§ **EXERCICE COURT**: Recopiez fidèlement un passage du texte sur Bâle IV : commencez aux mots « Bâle IV en bref » et arrêtez-vous après les mots « peuvent être impactées. ».

§ **TEXTE À LIRE**:

Entreprises: Bâle IV pour les nuls

Avez-vous déjà entendu parler de Bâle IV, cet ensemble de réformes réglementaires adoptées par le Comité de Bâle sur le contrôle bancaire? Si ce n’est pas le cas, il est grand temps de vous y intéresser. Et pour cause, Bâle IV a de sérieux impacts sur l’évaluation de risque de crédit et donc sur les conditions d’octroi de futurs financements aux entreprises. myLIFE brosse pour vous à grands traits le panorama de ce qui vous attend avant de vous donner quelques pistes pour vous y préparer.

Bâle IV en bref

Poursuivant la tendance amorcée par Bâle III, l’objectif principal de Bâle IV est d’améliorer la résilience des banques face aux crises financières en renforçant les exigences de fonds propres et en affinant les méthodes d’évaluation des risques bancaires, particulièrement le risque de crédit. De nombreux spécialistes y voient davantage une finalisation de Bâle III (Basel III Endgame) plutôt qu’une évolution majeure justifiant une nouvelle appellation. Quoi qu’il en soit, bien que toutes ces réformes réglementaires concernent principalement les banques, les entreprises comme la vôtre peuvent être impactées.

Sans revenir sur le cadre déjà en place ni entrer dans toutes les subtilités et la technicité réelle de ces réformes, il est bon pour les entreprises de garder à l’esprit les impacts suivants pour les banques.

    • Un renforcement des exigences de fonds propres pour améliorer la capacité des banques à absorber les pertes. L’idée sous-jacente est simple: une banque qui prend davantage de risques doit disposer de fonds propres plus importants pour compenser ces risques. En introduisant notamment des normes plus strictes pour le calcul des exigences de fonds propres, Bâle IV contraint les banques à maintenir un niveau de capital plus élevé par rapport aux actifs plus risqués qu’elles détiennent. Pour les entreprises, cela signifie que les banques auront une capacité plus restreinte à vous octroyer des financements ou bien elles seront amenées à exiger des conditions supplémentaires.

§ **DONNÉES FOURNIES**:

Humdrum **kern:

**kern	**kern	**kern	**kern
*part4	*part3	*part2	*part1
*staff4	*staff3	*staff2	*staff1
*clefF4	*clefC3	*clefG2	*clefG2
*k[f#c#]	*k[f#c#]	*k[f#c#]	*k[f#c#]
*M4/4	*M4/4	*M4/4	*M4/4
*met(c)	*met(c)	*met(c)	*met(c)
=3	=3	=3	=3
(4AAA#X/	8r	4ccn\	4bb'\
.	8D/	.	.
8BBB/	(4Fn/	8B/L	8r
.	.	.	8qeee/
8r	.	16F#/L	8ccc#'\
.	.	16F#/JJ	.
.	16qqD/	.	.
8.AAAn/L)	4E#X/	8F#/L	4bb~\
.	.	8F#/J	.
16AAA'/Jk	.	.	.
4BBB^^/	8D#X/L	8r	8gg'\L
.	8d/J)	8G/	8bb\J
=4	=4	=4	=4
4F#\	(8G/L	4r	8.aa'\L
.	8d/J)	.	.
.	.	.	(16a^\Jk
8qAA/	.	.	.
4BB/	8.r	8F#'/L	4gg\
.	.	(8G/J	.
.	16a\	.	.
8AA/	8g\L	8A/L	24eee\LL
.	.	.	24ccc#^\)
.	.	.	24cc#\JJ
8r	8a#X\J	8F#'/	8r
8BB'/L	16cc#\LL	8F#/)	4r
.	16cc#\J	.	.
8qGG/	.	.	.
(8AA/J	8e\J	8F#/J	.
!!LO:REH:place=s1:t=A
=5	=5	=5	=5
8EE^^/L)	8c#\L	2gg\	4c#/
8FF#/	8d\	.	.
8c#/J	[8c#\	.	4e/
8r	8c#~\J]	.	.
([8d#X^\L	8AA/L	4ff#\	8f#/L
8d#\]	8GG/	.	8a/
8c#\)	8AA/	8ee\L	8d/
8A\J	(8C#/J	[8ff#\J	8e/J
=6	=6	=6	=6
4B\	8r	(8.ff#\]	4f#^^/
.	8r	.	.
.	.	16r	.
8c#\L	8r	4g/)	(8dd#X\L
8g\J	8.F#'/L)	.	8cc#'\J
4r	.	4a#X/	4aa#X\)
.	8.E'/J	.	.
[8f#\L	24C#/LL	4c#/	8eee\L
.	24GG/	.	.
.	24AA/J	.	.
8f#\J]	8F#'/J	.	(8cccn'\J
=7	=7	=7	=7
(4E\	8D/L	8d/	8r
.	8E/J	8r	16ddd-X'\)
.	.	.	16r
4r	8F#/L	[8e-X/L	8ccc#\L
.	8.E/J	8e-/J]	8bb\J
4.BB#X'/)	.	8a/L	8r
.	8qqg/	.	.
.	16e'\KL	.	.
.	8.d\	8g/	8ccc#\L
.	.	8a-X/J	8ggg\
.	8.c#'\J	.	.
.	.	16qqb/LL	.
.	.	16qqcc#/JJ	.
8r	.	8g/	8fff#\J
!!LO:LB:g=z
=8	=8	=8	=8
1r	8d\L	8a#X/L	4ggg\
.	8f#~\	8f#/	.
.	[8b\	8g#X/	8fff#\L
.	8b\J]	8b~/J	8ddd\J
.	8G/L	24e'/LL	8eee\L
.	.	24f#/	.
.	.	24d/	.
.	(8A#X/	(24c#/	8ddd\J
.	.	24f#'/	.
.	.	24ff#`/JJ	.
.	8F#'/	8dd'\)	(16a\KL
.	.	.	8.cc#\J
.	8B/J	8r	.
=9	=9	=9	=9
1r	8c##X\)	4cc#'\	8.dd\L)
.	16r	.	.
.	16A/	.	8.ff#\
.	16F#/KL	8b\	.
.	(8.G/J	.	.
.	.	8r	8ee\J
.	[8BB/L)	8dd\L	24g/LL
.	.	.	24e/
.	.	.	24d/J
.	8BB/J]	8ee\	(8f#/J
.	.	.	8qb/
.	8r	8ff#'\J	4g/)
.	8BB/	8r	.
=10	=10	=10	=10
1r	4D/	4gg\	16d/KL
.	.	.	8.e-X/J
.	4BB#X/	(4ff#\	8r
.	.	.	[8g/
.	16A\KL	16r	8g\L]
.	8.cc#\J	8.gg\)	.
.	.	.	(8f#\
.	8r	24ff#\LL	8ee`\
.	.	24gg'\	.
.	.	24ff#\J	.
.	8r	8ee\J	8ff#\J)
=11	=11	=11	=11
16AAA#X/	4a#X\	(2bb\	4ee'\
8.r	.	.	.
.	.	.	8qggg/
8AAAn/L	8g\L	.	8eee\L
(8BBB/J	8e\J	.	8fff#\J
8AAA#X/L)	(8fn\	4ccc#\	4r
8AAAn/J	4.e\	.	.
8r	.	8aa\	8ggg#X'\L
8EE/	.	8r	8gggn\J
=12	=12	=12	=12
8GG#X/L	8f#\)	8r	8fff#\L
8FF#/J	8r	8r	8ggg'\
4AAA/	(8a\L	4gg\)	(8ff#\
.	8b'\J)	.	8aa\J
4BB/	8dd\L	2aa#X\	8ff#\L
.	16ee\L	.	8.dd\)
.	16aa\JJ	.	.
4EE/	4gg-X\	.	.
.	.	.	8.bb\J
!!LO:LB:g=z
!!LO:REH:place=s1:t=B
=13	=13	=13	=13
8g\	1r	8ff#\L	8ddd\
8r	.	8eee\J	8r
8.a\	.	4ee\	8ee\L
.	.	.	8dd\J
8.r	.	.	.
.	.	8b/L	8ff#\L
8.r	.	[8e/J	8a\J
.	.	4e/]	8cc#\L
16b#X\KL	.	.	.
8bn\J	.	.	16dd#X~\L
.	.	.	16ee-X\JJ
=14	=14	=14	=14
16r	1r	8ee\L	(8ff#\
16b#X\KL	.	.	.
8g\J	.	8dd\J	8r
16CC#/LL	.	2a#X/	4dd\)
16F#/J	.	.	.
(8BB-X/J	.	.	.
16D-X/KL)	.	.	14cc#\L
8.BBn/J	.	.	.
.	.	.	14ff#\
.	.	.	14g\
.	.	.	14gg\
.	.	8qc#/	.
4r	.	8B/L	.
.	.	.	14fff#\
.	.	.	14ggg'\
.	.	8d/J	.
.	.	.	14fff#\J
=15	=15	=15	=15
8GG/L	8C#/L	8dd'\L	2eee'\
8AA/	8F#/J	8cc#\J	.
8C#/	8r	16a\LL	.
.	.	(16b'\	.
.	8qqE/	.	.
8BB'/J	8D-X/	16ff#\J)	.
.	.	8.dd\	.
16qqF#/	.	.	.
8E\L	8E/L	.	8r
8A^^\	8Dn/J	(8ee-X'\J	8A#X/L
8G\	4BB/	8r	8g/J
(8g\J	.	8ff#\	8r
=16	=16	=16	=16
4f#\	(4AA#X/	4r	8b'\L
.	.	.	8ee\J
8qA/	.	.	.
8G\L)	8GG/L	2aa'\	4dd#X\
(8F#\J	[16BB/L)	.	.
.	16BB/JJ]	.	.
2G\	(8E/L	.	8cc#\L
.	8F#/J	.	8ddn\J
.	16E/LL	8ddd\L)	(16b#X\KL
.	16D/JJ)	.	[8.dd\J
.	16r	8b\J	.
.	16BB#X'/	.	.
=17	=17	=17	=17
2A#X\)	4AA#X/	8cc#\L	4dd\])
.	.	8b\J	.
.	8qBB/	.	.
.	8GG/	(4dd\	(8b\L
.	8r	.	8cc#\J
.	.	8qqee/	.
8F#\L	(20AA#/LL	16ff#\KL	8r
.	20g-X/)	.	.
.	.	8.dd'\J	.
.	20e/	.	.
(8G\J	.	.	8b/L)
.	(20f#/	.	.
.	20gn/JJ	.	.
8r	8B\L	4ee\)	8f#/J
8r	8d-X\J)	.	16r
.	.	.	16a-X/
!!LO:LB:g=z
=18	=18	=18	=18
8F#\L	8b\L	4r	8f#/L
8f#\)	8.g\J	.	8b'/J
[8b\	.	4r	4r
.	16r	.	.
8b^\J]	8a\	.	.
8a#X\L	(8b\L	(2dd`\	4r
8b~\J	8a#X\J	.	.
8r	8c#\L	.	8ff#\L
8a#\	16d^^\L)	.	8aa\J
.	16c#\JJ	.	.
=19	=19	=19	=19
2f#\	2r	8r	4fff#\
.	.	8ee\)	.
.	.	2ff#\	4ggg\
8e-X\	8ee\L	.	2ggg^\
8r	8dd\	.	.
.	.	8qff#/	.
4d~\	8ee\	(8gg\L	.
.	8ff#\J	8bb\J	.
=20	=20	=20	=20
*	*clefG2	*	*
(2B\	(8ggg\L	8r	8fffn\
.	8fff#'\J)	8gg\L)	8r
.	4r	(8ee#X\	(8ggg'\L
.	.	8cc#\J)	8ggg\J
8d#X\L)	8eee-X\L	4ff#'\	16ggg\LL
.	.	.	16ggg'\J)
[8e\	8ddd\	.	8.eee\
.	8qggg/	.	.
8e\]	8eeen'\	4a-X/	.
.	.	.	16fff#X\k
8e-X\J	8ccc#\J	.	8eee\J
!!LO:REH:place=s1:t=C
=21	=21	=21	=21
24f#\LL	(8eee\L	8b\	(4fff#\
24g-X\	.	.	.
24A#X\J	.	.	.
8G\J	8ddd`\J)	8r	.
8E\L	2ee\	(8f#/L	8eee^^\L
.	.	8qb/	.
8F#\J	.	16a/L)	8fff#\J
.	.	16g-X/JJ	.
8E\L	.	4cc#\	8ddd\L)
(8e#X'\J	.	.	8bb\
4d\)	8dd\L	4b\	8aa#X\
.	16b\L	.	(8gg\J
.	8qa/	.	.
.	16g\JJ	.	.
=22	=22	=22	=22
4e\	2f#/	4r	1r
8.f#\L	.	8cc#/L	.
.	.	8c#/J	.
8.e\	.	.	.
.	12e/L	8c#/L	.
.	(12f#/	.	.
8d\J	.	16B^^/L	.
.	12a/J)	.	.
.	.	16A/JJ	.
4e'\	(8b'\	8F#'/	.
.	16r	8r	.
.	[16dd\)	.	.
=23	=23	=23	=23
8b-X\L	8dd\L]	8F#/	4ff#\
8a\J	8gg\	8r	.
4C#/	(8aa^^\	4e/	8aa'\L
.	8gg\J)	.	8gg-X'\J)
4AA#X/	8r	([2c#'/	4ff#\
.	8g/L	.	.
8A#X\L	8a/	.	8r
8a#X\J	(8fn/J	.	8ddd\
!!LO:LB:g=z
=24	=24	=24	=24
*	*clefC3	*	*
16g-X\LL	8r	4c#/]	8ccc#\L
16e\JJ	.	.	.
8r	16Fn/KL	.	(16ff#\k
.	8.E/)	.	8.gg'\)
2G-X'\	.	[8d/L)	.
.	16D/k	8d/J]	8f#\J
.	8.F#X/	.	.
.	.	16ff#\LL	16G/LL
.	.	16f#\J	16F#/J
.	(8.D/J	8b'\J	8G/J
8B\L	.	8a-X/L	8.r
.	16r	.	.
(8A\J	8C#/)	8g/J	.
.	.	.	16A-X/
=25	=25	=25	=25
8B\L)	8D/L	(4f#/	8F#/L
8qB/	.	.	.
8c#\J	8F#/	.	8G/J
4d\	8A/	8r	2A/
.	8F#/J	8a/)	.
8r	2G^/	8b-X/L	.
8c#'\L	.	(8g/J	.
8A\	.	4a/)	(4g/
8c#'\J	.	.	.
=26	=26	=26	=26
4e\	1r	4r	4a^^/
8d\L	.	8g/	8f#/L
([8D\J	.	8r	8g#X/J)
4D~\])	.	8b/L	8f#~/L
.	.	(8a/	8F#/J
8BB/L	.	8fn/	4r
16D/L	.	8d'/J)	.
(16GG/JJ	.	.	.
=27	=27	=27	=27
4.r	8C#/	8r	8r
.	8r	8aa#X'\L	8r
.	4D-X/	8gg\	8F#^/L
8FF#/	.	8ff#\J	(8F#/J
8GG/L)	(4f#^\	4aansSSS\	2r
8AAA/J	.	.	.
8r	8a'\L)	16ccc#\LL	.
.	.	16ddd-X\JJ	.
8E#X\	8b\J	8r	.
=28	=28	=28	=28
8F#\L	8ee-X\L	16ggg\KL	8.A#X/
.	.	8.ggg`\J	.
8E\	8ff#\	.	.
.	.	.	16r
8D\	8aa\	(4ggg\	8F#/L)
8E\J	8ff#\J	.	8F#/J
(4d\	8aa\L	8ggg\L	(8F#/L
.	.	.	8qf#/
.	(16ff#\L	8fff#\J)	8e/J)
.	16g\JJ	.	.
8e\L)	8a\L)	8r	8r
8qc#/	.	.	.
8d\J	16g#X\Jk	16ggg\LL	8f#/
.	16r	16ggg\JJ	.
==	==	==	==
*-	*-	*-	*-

§ **RÉPONSE RÉDIGÉE**:
Bâle IV en bref

Poursuivant la tendance amorcée par Bâle III, l’objectif principal de Bâle IV est d’améliorer la résilience des banques face aux crises financières en renforçant les exigences de fonds propres et en affinant les méthodes d’évaluation des risques bancaires, particulièrement le risque de crédit. De nombreux spécialistes y voient davantage une finalisation de Bâle III (Basel III Endgame) plutôt qu’une évolution majeure justifiant une nouvelle appellation. Quoi qu’il en soit, bien que toutes ces réformes réglementaires concernent principalement les banques, les entreprises comme la vôtre peuvent être impactées.